The unintended consequences that arise when people make decisions is fascinating and often saddening.
- Some people believe that minimum wage laws help those at the low end of the economic spectrum by increasing their income. What they don’t realize is that employers do everything they can to maintain the same costs, by cutting hours or cutting employment. And who do you think is the first to have their hours or jobs cut? You guessed it, those with the least skills, those with the least value to the employer, the very people the law was meant to help in the first place.
- Many people believe that mandatory health care coverage by employers will benefit employees. Again, employers do everything to maintain they same costs. They do this by cutting salary, hours, jobs, or benefits in other areas. Take home compensation per employee mostly stays the same.
- Governor Granholm of Michigan just passed legislation forcing chicken raisers to build larger cages so that the chickens can spread their wings. Since these farmers now have increased costs, the prices of chicken will go up. So will the prices of substitutes like beef.
Failing To See The Big Picture
- People love to sensationalize the poor treatment of employees by Wal-Mart and the use of sweatshop labor in the production of their products. They fail to recognize the vast amounts of cheap goods provided by Wal-Mart, relied heavily upon by those on the lower rungs of the economic spectrum. They also fail to recognize the thousands of jobs created by Wal-Mart. Ask these people. Would they rather work at Wal-Mart, working long hours, with poor benefits, or be unemployed? If they had a better employment option, they would take it.
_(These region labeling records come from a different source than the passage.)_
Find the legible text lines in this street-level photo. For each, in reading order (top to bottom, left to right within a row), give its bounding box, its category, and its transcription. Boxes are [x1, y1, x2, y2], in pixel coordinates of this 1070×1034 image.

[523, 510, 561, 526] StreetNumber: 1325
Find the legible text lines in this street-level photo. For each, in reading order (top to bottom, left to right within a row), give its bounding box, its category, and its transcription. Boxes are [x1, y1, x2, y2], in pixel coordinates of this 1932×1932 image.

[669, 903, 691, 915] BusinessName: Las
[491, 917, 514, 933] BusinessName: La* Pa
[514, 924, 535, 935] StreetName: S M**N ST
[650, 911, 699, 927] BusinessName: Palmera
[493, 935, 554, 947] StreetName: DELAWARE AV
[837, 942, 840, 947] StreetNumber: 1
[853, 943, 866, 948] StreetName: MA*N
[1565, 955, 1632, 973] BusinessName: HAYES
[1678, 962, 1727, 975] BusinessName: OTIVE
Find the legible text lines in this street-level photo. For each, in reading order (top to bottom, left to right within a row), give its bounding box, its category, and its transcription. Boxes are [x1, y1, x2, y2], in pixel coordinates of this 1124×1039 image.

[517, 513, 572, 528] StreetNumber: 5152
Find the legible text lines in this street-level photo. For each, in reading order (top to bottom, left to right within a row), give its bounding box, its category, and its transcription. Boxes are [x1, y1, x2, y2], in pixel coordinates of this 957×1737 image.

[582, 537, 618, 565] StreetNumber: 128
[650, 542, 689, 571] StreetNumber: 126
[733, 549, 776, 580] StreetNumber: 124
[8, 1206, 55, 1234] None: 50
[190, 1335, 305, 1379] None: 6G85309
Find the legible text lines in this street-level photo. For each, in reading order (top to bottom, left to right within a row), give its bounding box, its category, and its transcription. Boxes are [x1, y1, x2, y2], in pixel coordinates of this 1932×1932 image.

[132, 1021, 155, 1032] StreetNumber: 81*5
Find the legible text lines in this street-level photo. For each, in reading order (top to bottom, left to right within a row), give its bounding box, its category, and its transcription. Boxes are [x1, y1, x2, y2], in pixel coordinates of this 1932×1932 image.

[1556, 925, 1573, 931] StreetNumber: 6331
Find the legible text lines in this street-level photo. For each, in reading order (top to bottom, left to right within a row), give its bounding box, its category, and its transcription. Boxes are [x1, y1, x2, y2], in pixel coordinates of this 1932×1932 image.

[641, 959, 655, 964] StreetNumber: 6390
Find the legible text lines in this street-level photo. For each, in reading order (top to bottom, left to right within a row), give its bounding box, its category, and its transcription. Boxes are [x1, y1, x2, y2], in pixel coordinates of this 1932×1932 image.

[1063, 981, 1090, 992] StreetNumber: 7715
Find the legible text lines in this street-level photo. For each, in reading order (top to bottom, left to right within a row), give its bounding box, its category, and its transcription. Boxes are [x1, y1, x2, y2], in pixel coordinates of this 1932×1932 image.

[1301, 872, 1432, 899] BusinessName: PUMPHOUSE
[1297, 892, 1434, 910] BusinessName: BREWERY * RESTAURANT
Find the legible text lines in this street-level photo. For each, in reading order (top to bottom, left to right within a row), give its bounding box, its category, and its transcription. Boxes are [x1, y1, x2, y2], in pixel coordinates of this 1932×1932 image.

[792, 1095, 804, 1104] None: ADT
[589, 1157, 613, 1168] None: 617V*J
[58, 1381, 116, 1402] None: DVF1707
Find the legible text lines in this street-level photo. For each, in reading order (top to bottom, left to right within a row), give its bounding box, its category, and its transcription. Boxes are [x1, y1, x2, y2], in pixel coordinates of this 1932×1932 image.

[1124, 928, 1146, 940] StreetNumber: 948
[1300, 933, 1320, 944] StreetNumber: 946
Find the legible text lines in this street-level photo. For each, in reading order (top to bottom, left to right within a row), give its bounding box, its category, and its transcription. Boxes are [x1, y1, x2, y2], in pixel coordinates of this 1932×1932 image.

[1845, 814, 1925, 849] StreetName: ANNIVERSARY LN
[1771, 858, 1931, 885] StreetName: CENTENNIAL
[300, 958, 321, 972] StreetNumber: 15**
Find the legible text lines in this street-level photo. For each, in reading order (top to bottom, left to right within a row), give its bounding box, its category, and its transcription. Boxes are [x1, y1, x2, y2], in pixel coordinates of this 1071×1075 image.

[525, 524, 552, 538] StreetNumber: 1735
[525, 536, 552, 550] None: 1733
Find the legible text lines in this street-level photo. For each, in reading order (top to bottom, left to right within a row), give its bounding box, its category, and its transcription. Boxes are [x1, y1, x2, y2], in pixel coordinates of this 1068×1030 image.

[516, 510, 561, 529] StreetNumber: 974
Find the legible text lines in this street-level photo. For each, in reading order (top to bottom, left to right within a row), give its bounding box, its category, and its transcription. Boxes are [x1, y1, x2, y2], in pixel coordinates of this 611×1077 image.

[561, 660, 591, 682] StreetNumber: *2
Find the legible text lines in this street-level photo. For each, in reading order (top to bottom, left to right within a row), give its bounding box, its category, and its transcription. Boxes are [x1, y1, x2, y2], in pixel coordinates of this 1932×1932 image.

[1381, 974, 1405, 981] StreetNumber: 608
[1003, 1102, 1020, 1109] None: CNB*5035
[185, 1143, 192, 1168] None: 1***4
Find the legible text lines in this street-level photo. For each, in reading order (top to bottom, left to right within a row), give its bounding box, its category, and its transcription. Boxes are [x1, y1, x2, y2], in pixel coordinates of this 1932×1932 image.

Wal-Mart forces no one to work for them. Employment is voluntary.
- Free trade does not simply move around pieces of a fixed pie. It GROWS the pie. When free trade agreements are passed and tariffs are lifted, total wealth is increased. The market economy is not a zero-sum game.
- Companies don’t pay their CEO’s and other top executives tens of millions of dollars because they like to or have to. They do it because it’s worth it to them. Companies live by the bottom line. Simple accounting shows that if you pay less in salary, your profit increases, which has many ancillary, beneficial effects. So why are these companies willingly decreasing their profit? Because they’ve done careful analysis, and looked at years and years of empirical evidence, and decided that it’s worth it to pay certain people very large amounts of money. People cannot wrap their heads around the fact that some people’s skills are worth 10 million, while their own are only worth 40,000. I’m currently dealing with the reality that no one thinks I’m worth more than 20,000 a year. I dealt with that by taking Level 1 of the Chartered Financial Analyst exam, a test with $1,200 dollars, 2600 pages, and a minimum of 250 hours of studying as barriers to entry. I poured myself into studying, soaking up all the details I could, and learning instead of memorizing the material. I work every day to improve my book knowledge, current events knowledge, critical thinking skills, writing skills, communication skills, etiquette skills, people skills, and health. I’ve dealt with the fact that some people are worth 500 times me not by whining about how preposterous that sounds, but by striving to improve myself. I’m not entitled to anything. I’m going to work to make it painfully obvious just how valuable I am to a company.